Count unique items with **minimal memory** (12KB for billions of items).

**Use Cases:**
- Unique visitors count
- Distinct products viewed
- Unique IP addresses


In [None]:
# Simulate unique visitors
import random

# Add 10,000 page views (with duplicates)
user_ids = [f'user_{random.randint(1, 1000)}' for _ in range(10000)]

for user_id in user_ids:
    r.pfadd('page:home:visitors', user_id)

# Count unique visitors
unique_count = r.pfcount('page:home:visitors')

print('📊 HyperLogLog Results:')
print(f'   Total page views: {len(user_ids):,}')
print(f'   Unique visitors: {unique_count:,}')
print(f'   Actual unique: {len(set(user_ids)):,}')
print(f'   Error rate: {abs(unique_count - len(set(user_ids))) / len(set(user_ids)) * 100:.2f}%')
print(f'   Memory used: ~12 KB')


---

## Part 5: Performance Benchmarks

Let's compare traditional Redis vs Redis Stack features:


In [None]:
import statistics

def benchmark(name, operations):
    """Run benchmark and return stats"""
    times = []
    for _ in range(100):
        start = time.perf_counter()
        operations()
        times.append((time.perf_counter() - start) * 1000)
    
    return {
        'name': name,
        'avg': statistics.mean(times),
        'median': statistics.median(times),
        'p95': sorted(times)[94]
    }

# Benchmark 1: Traditional JSON
def traditional_json():
    data = {'name': 'Alice', 'age': 30}
    r.set('bench:trad', pyjson.dumps(data))
    result = pyjson.loads(r.get('bench:trad'))

# Benchmark 2: Stream append
def stream_append():
    r.xadd('bench:stream', {'msg': 'test'})
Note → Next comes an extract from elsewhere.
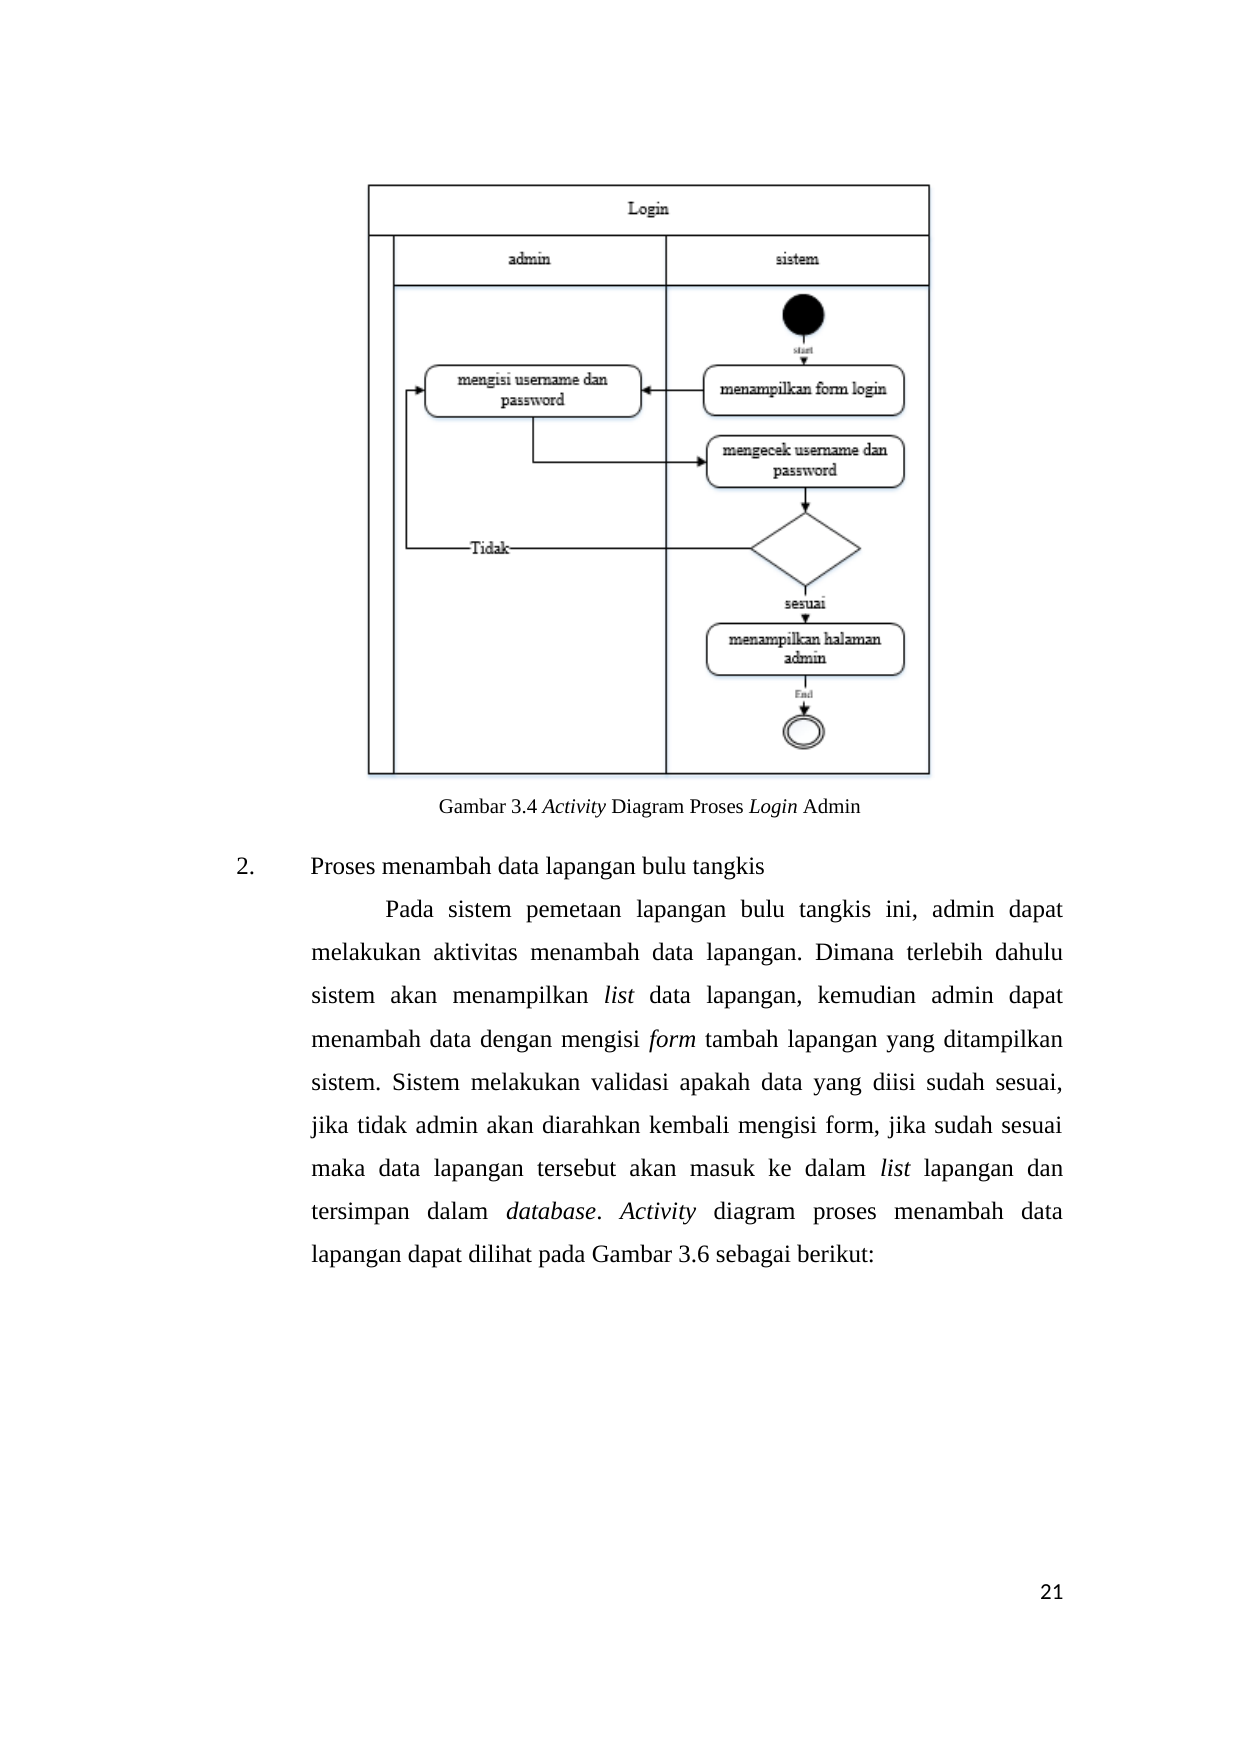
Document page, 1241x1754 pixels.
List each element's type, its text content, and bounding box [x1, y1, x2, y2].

# Benchmark 3: HyperLogLog
def hyperloglog():
    r.pfadd('bench:hll', f'user_{random.randint(1, 1000)}')

results = [
    benchmark('Traditional JSON', traditional_json),
    benchmark('Stream Append', stream_append),
    benchmark('HyperLogLog Add', hyperloglog)
]

print('⚡ Performance Benchmarks (100 iterations):')
print()
for r in results:
    print(f'{r["name"]:20} | Avg: {r["avg"]:.2f}ms | Median: {r["median"]:.2f}ms | P95: {r["p95"]:.2f}ms')


---

## Part 6: Cleanup


In [None]:
# Delete all test keys
keys_to_delete = [
    'product:P001',
    'events:orders',
    'page:home:visitors',
    'bench:*'
]

deleted = 0
for pattern in keys_to_delete:
    keys = r.keys(pattern)
    if keys:
        deleted += r.delete(*keys)

print(f'✅ Cleanup complete: {deleted} keys deleted')


---

## 🎯 Key Takeaways

### ✅ What You Learned

1. **RedisJSON**
   - Native JSON storage without serialization
   - Path-based queries and updates
   - Array manipulation operations

2. **Redis Streams**
   - Append-only event log
   - Message queuing with consumer groups
   - Real-time event processing

3. **Probabilistic Structures**
   - HyperLogLog for cardinality estimation
   - Memory-efficient unique counting
   - < 1% error rate with 12KB memory

### 🚀 Use Cases

- **RedisJSON**: API responses, user profiles, product catalogs
- **Streams**: Event sourcing, activity feeds, real-time analytics
- **HyperLogLog**: Unique visitor counts, A/B testing metrics

### 📚 Next Steps

- Explore RediSearch for full-text search
- Try RedisTimeSeries for time-series data
- Implement Bloom filters for membership testing
- Build a real-time analytics pipeline

---

## 🎉 Congratulations!

You've mastered Redis Stack features and are ready for production!